**Information:**
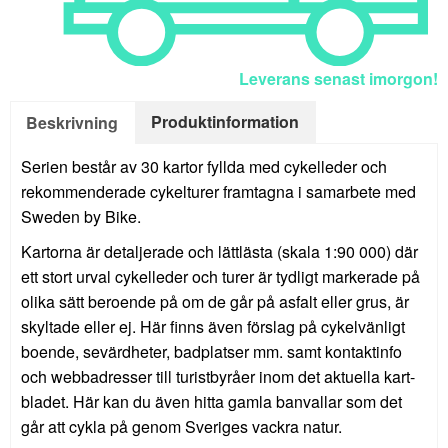
Leverans senast imorgon!
Produktinformation
Beskrivning
Serien består av 30 kartor fyllda med cykelleder och
rekommenderade cykelturer framtagna i samarbete med
Sweden by Bike.
Kartorna är detaljerade och lättlästa (skala 1:90 000) där
ett stort urval cykelleder och turer är tydligt markerade på
olika sätt beroende på om de går på asfalt eller grus, är
skyltade eller ej. Här finns även förslag på cykelvänligt
boende, sevärdheter, badplatser mm. samt kontaktinfo
och webbadresser till turistbyråer inom det aktuella kart-
bladet. Här kan du även hitta gamla banvallar som det
går att cykla på genom Sveriges vackra natur.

**What the task asks:**
In the entries above, find every line with the word "även" and list it.

**Problem solution:**
skyltade eller ej. Här finns även förslag på cykelvänligt
bladet. Här kan du även hitta gamla banvallar som det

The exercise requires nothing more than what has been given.